The reforms - which the government says are part of a broader "democratization" drive and not just aimed at solving the Kurdish issue - include proposals to change a vote threshold that kept Kurdish parties out of parliament in the past, and allow for privately funded Kurdish-language education.

But they stopped short of constitutional guarantees for Kurdish identity and culture, greater autonomy and native-language education, and did not touch anti-terror laws that have put thousands of political prisoners behind bars, Bayik said.
"We silenced our weapons so that politics could speak, but now we see that politics is in prison".
The PKK accuses Ankara and influential Turkish preacher Fethullah Gulen of recruiting and training extremist "bandit groups" to fight Kurds in Syria on their behalf."

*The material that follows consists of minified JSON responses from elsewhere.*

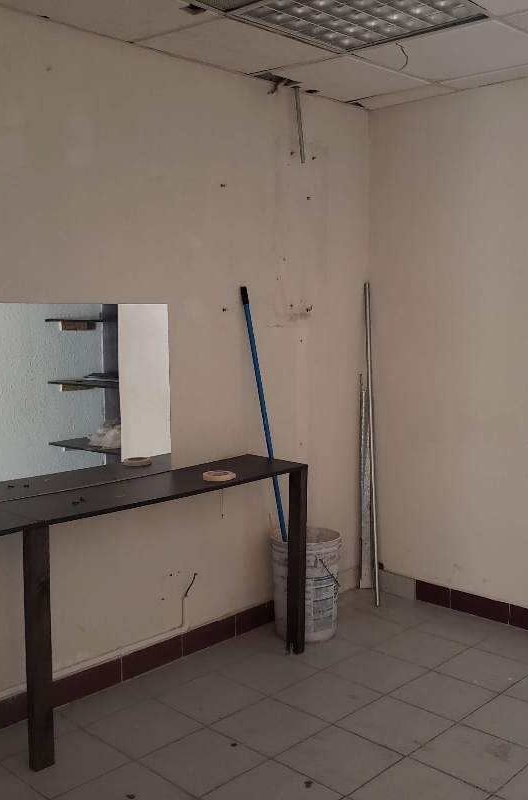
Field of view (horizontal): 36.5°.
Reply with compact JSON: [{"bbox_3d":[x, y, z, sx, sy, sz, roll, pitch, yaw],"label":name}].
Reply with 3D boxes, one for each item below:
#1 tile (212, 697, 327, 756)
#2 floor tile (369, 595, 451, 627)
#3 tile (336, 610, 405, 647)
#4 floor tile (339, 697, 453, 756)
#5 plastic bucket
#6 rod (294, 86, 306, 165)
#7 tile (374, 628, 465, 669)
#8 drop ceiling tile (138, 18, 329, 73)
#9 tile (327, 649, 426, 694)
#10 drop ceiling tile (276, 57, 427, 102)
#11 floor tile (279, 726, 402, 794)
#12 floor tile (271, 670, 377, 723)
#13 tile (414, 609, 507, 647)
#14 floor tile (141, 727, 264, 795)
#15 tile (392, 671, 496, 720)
[{"bbox_3d":[0.024,1.126,2.762,0.302,0.010,0.302,5,8,44],"label":"tile"},{"bbox_3d":[0.655,0.993,3.727,0.307,0.010,0.292,-6,7,-45],"label":"floor tile"},{"bbox_3d":[0.441,1.015,3.514,0.292,0.010,0.292,-6,7,-45],"label":"tile"},{"bbox_3d":[0.450,1.115,2.747,0.300,0.012,0.300,-6,7,-45],"label":"floor tile"},{"bbox_3d":[0.190,0.822,3.576,0.308,0.425,0.308,-1,5,3],"label":"plastic bucket"},{"bbox_3d":[0.160,-1.230,3.587,0.018,0.335,0.018,5,15,44],"label":"rod"},{"bbox_3d":[0.667,1.058,3.411,0.302,0.010,0.302,5,8,44],"label":"tile"},{"bbox_3d":[-0.089,-1.320,2.994,0.493,0.015,0.609,8,10,44],"label":"drop ceiling tile"},{"bbox_3d":[0.440,1.052,3.098,0.292,0.010,0.292,-6,7,-45],"label":"tile"},{"bbox_3d":[0.344,-1.370,3.426,0.493,0.015,0.609,8,10,44],"label":"drop ceiling tile"},{"bbox_3d":[0.240,1.144,2.549,0.302,0.010,0.302,5,8,44],"label":"floor tile"},{"bbox_3d":[0.236,1.099,2.961,0.300,0.012,0.300,-6,7,-45],"label":"floor tile"},{"bbox_3d":[0.880,1.030,3.599,0.300,0.012,0.300,-6,7,-45],"label":"tile"},{"bbox_3d":[-0.187,1.117,2.475,0.292,0.010,0.292,-6,7,-45],"label":"floor tile"},{"bbox_3d":[0.664,1.092,2.959,0.300,0.012,0.300,-6,7,-45],"label":"tile"}]

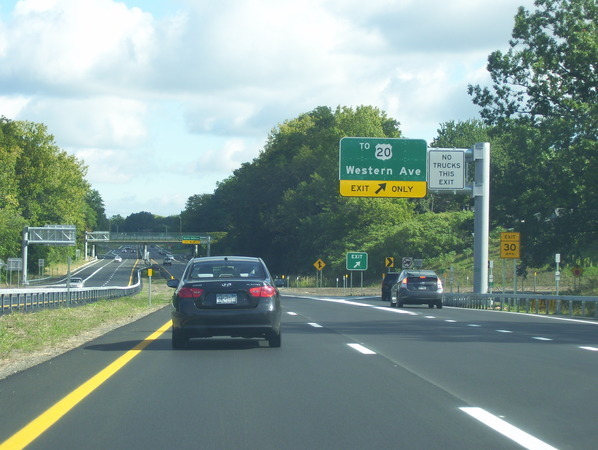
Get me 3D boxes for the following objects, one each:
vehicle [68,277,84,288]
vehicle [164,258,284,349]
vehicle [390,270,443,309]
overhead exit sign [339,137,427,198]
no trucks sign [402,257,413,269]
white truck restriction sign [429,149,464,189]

At a time when the Turkish government is helping the bandit groups and is waging a war on the people of West Kurdistan... it is the right of the Kurdish people to bring the fight to Turkey," Bayik said, referring to the northeastern corner of Syria, where a Kurdish group aligned with the PKK is in control.

Asked whether the PKK had sent guerillas to reinforce the ranks of fellow Kurds in Syria, or would consider doing so in future, Bayik said they did not need help.
"We don't want to send them to West Kurdistan," he said. "If the Turkish government wants to insist on fighting, North Kurdistan is the field of war".
However, he admitted some Kurds from Syria who had previously fought with the PKK in Turkey had returned home of their own volition, and that young Kurds in Turkey increasingly felt compelled to go to Syria and fight there.
"This is a very dangerous development".